▶ _EXERCISE REQUIREMENTS_
A: List every metric that the documentation on website sessions says is computed relative to sessions.
B: Write a continuation of the documentation on website sessions, beginning after its final sentence.

▶ _SELECTED EXCERPT_
==========

A session is the core unit of user activity in the Websites section. Every metric — Sessions, Bounce Rate, Page Views, Web Vitals — is computed relative to sessions. Understanding how sessions are defined, how they are tracked, and how they expire helps you interpret the numbers correctly.

What a session is

A session represents a single continuous visit by one user to your website. It begins when the Web SDK is first loaded in a browser tab and ends after a period of inactivity or when the session expires.

Sessions are the equivalent of a browser visit: one user who opens your site, browses several pages, opens additional tabs, and then closes the browser has had a single session. The same user who returns the next day starts a new session.

Session lifecycle

EventEffect
User opens the website for the first timeNew session created
User navigates to another page (SPA transition or full load)Session continues, new page view recorded
User opens a new tab on the same websiteSession continues, tab tracked within the same session
User closes all tabsSession ends
24 hours pass since session startedSession expires; the next visit creates a new session
User returns after the session has expiredNew session created, even for the same user

Cross-tab tracking

One of the unique capabilities of the D-Zero Web SDK is that it tracks user activity across multiple browser tabs within the same session. If a user opens your product in one tab, opens a second tab while waiting for something to load, and then switches back, all of that activity is recorded under a single session.

==========

▶ _PROVIDED DATA_
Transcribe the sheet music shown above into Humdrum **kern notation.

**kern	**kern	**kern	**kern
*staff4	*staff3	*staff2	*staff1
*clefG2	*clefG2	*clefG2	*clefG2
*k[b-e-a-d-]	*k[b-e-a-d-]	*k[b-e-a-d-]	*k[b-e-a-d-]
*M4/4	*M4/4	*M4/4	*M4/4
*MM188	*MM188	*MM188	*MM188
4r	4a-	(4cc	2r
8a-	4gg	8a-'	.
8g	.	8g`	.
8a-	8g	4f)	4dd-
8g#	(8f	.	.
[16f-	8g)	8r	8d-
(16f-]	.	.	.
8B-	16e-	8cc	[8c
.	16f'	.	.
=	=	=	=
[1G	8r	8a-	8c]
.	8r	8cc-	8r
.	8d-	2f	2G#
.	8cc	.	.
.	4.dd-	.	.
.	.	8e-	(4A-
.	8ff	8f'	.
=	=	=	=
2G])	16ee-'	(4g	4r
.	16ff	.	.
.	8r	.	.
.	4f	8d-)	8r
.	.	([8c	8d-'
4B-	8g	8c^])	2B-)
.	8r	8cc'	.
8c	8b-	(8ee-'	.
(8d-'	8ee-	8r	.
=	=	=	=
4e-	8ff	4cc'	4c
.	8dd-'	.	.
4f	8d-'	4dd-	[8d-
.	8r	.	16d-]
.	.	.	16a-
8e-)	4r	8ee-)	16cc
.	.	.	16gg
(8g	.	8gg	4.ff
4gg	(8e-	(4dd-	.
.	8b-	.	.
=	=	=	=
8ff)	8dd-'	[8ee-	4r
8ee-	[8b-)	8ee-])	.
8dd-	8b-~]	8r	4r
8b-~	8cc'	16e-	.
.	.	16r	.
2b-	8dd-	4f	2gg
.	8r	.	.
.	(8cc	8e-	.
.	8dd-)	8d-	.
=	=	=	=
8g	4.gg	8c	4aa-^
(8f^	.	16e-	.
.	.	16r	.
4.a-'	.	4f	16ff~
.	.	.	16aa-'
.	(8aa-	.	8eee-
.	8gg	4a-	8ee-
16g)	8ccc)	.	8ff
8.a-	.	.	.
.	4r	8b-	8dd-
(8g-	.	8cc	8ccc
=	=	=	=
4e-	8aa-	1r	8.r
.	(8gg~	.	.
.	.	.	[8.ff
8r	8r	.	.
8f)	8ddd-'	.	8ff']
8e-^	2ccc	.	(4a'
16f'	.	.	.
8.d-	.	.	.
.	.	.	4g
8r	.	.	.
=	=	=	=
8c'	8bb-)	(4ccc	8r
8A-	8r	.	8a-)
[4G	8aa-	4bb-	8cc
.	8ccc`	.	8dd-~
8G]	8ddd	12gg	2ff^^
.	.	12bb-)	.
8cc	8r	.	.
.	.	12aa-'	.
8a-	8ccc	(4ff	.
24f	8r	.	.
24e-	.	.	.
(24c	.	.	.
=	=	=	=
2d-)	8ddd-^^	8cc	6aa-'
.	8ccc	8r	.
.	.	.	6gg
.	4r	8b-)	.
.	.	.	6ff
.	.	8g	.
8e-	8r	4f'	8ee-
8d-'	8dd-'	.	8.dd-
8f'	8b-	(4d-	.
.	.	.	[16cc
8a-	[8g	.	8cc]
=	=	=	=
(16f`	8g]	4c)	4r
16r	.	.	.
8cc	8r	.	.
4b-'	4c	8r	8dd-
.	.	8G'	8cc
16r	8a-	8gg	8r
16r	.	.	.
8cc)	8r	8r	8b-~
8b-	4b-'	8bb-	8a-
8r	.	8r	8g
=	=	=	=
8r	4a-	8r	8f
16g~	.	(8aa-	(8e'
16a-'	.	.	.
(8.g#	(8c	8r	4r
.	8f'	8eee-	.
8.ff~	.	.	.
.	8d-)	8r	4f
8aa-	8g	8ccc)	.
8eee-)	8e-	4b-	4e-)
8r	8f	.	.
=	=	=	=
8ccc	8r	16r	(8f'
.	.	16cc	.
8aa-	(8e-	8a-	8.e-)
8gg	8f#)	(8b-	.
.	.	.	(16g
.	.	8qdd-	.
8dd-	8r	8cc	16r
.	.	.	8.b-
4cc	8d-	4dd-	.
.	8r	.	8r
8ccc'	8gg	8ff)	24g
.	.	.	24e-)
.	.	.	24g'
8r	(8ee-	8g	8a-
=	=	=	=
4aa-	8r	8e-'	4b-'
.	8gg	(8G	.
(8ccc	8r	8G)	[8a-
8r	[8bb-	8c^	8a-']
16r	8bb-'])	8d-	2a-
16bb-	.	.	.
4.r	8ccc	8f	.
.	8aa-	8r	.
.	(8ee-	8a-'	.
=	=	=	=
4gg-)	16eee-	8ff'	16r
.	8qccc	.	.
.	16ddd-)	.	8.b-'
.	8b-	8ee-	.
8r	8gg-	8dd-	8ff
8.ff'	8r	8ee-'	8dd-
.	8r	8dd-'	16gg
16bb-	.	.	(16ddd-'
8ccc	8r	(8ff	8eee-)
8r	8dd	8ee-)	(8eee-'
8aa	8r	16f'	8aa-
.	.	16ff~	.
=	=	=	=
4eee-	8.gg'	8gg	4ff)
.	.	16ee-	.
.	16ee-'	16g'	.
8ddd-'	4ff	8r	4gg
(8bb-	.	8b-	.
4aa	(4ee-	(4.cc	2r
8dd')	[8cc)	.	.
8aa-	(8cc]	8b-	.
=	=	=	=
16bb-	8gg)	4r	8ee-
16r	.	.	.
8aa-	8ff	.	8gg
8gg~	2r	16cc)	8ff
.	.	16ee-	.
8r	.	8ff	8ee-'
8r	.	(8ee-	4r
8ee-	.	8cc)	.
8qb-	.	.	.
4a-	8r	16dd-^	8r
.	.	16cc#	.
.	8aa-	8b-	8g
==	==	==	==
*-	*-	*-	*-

==========

▶ _ANSWERS BY ITEM NUMBER_
A: Sessions, Bounce Rate, Page Views, Web Vitals

B:
The session detail panel in the Sessions tab reflects this with a Page flow timeline that shows tab switches inline — labelled "Switch to tab 2", "Switch from tab 2" — so you can reconstruct the full multi-tab journey.

Sessions vs. users vs. page views

These three counters are related but measure different things:

MetricDefinition
SessionsEach distinct continuous visit. One user can create multiple sessions (e.g. one per day).
UsersDistinct identified or anonymous user identities. One user can have many sessions.
Page ViewsEach individual navigation within a session — both full page loads and SPA transitions. One session contains one or more page views.

It is normal for Sessions to exceed Users (a user visits multiple times) and for Page Views to exceed Sessions (a user views multiple pages per visit).

Bounce rate

The bounce rate is the percentage of sessions in which the user left without triggering a second interaction. Specifically, a session is counted as bounced if:

  • The user loaded a page, and
  • No further click, navigation, or tracked event occurred before the session ended.

A high bounce rate on a landing page often indicates that users are not finding what they expected, or that the page is too slow to retain them.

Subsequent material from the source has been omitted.